Is this quite an intense and expensive process?

It’s the era of big data, as you probably heard in the meeting this morning, and cancer is information. The genome is digital information, it’s no different than a computer programme. So what we’re looking at now is this explosion of information because we’re sequencing all these genes, we’re looking at all aspects of the proteome, the genome, the epigenome, creating enormous amounts of data. We literally will probably sequence over a million genes this year, genomes actually. There are countries that are actually planning on sequencing their entire populations, if you can imagine that; even China has got a plan on the table to sequence a big portion of their population. So we’re creating a data tsunami of just unbelievable size but what we don’t know how to do yet is to analyse that data and put it together in a way that you can being to understand how is it going to inform the models that we need for complex systems. So the data is actually going to drive us much more rapidly to this area I’m talking about, complex systems, because yes you have a lot of numbers to crunch but you have to have a model to crunch them around. So that’s where complex systems models come in.

If this enables us to identify more subtypes of cancer does it raise more questions than it answers and ultimately cause more work?

That’s an interesting question because the way we’re actually sub-setting cancer patients now is we’re doing it around their genomes. We’re saying that, say lung cancer, for example, there are many different subtypes of lung cancer, breast cancer, almost every cancer. That’s aggregated mostly around pathways, in other words we work now by understanding that a gene is changed within a particular pathway and then that pathway, that gene, changes a whole series of other genes down that pathway. We don’t know a lot yet about how that actually works because essentially this is occurring, as I said, in three dimensional space over time so everything is in real time. So what we’re looking at is actually not in real time, we’re actually looking at everything that we’re looking at as though it’s stagnant, if you would, nothing’s moving. I think what you’re seeing, essentially, is this first generation of how we’re going to subtype cancer patients. I think it will be a lot more sophisticated than that in five years and I think we’ll move towards these different phenotypes, probably based on understanding the complexity of the systems actually where they’re expressed. So the genomes are going to be expressed differently depending on the individual and ultimately maybe groups of individuals who will share these various pathways. But it’s the expression of the pathways in terms of the phenotypes that will really make a difference. So if we get the same cancer, exactly the same cancer, if you go in for your genes to be sequenced and I go for my genes to be sequenced they will be quite different. So we’re like snowflakes essentially. We share some very interesting aspects of our biology but you have your own biology.
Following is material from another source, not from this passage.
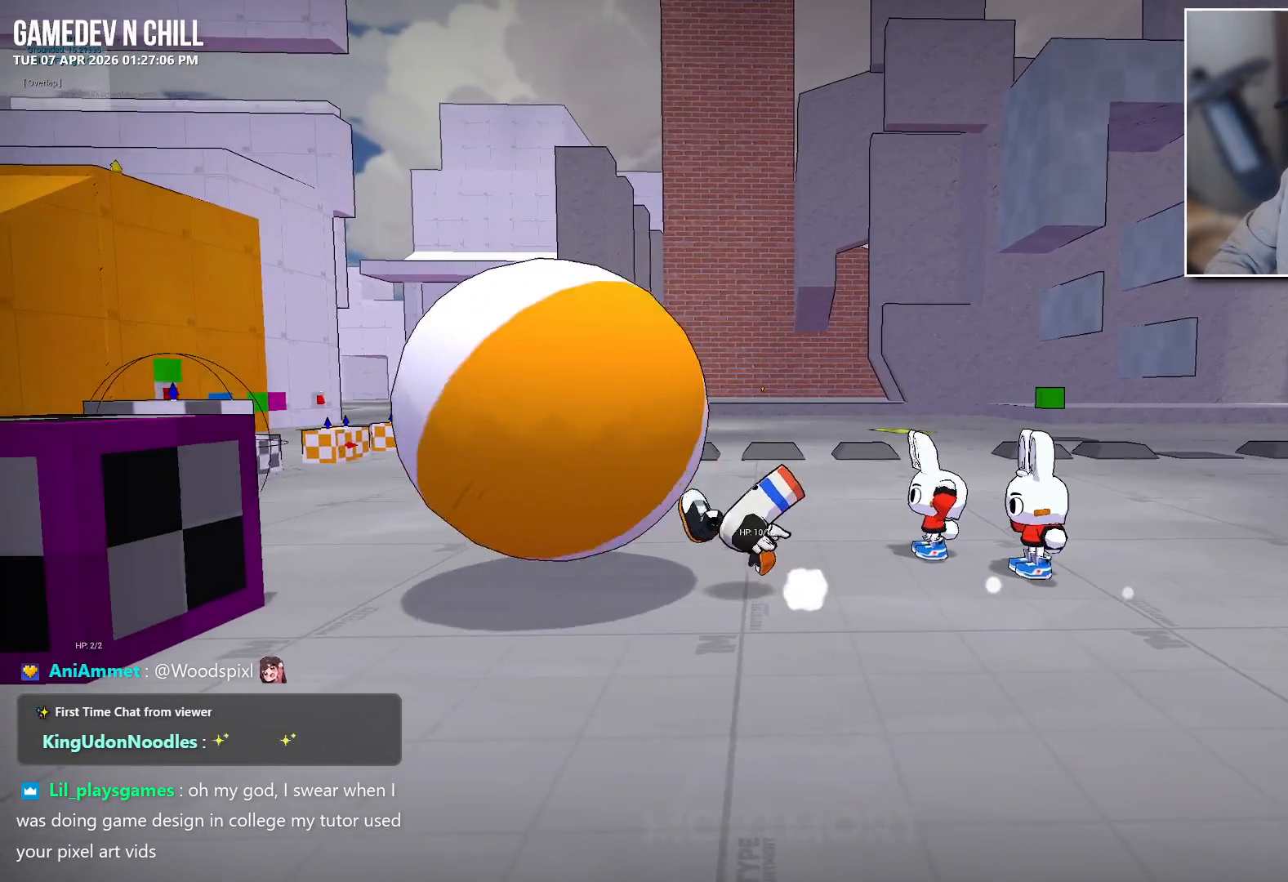
{"buttons": [], "left_stick": "up", "right_stick": "center", "events": [[483, "left_stick", "up"]]}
So we’re going to have to understand that and you have to understand that in the context of the individual and you can’t do that just from the genome.

What are the concluding points of your talk?

What I would say is that we’re reaching a point now where we’re beginning to get enough information to actually synthesise and integrate it in ways and model it so that we can begin to understand and predict, for example, how to treat a cancer patient, when a cancer patient is going to become resistant. To do the kinds of things right now that are really stopping us from curing cancer and even from preventing cancer. So I think we’re now just beginning to be on that upward slope of gathering sufficient amounts of information about cancer that we can start to integrate it, model it and develop a whole new generation of tools that will probably lead us to actually cure some of this disease.